Making a spare boot up floppy - Tks for the answer that I expected

Barry Yu barryyupuilee at sbcglobal.net
Mon Mar 29 12:55:40 UTC 2004


Jeff Vian wrote:

>
>
> Barry Yu wrote:
>
>> Jeff Vian wrote:
>>
>>>
>>>
>>>>
>>> I agree on the utility of booting from CD.  However, the OP had 
>>> asked what he did wrong in trying to make the bootable floppy.  :-)
>>>
>>>
>>> It never hurts ot answer the question that was asked.  :-)
>>>
>>>>>
>>>>> On Sun, 2004-03-28 at 18:42, Jeff Vian wrote:
>>>>> > The easiest way to make a usable (and bootable) image of a boot 
>>>>> floppy
>>>>> > is with dd.
>>>>> > Use "dd if=/dev/fd0 of=boot.img bs=512 count=2440" to create the 
>>>>> file
>>>>> > boot.img that is an exact copy of the floppy.

Dataset excerpts.
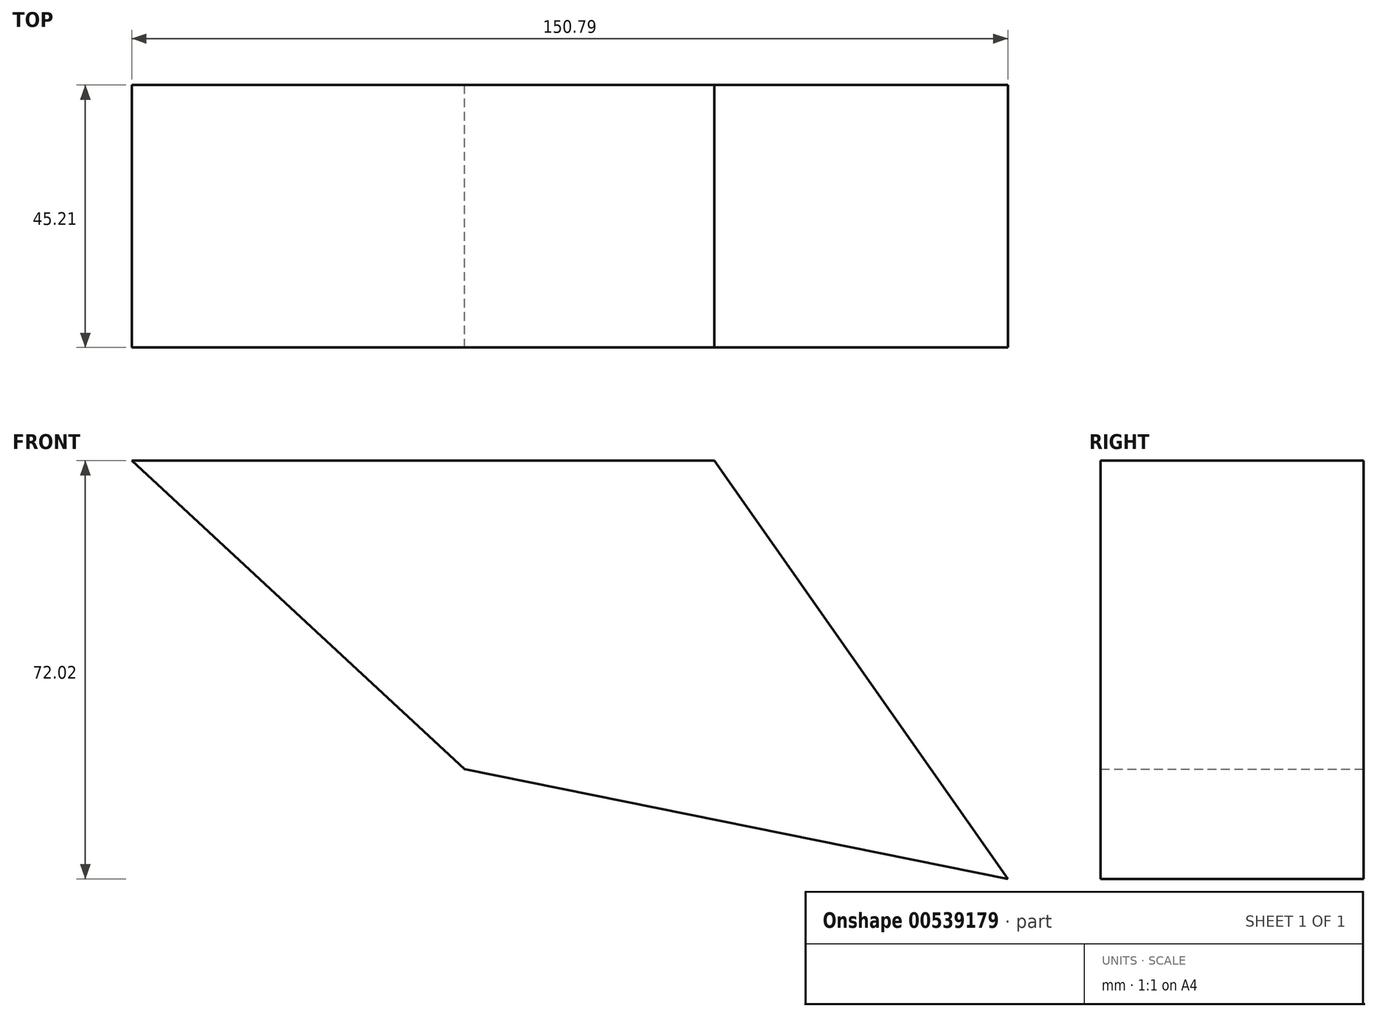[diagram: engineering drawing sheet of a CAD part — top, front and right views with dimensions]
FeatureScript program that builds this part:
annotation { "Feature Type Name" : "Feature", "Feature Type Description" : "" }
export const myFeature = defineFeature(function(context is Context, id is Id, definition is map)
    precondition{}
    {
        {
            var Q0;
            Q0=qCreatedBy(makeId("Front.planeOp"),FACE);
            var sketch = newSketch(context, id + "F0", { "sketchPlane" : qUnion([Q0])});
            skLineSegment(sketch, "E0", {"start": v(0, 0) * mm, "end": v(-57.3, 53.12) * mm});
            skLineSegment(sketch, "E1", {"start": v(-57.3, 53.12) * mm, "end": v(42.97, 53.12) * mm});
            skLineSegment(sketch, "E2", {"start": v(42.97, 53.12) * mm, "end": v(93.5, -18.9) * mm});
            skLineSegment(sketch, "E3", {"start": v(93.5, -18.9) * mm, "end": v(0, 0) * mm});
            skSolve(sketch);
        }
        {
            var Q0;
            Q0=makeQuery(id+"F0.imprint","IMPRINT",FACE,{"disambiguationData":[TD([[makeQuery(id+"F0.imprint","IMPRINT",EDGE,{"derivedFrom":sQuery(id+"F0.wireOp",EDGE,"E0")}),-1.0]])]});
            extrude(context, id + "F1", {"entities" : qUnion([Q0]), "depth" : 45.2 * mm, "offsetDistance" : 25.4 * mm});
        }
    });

SHORT PROBLEM A.
Which command does the mailing list post give for creating boot.img as an exact copy of the floppy?
SHORT PROBLEM B.
List every argument passed to dd in the command quoted in the mailing list post.
SHORT PROBLEM C.
For each statement, answer yes or no based on the mailing list post, and quote the words that decide it.
(i) The post was sent on a Monday.
(ii) Jeff Vian dismisses the usefulness of booting from CD.
(iii) The OP had asked what he did wrong in trying to make the bootable floppy.

REPLY A.
"dd if=/dev/fd0 of=boot.img bs=512 count=2440"

REPLY B.
if=/dev/fd0
of=boot.img
bs=512
count=2440

REPLY C.
(i) Yes: "Mon Mar 29 12:55:40 UTC 2004"
(ii) No: "I agree on the utility of booting from CD."
(iii) Yes: "asked what he did wrong in trying to make the bootable floppy"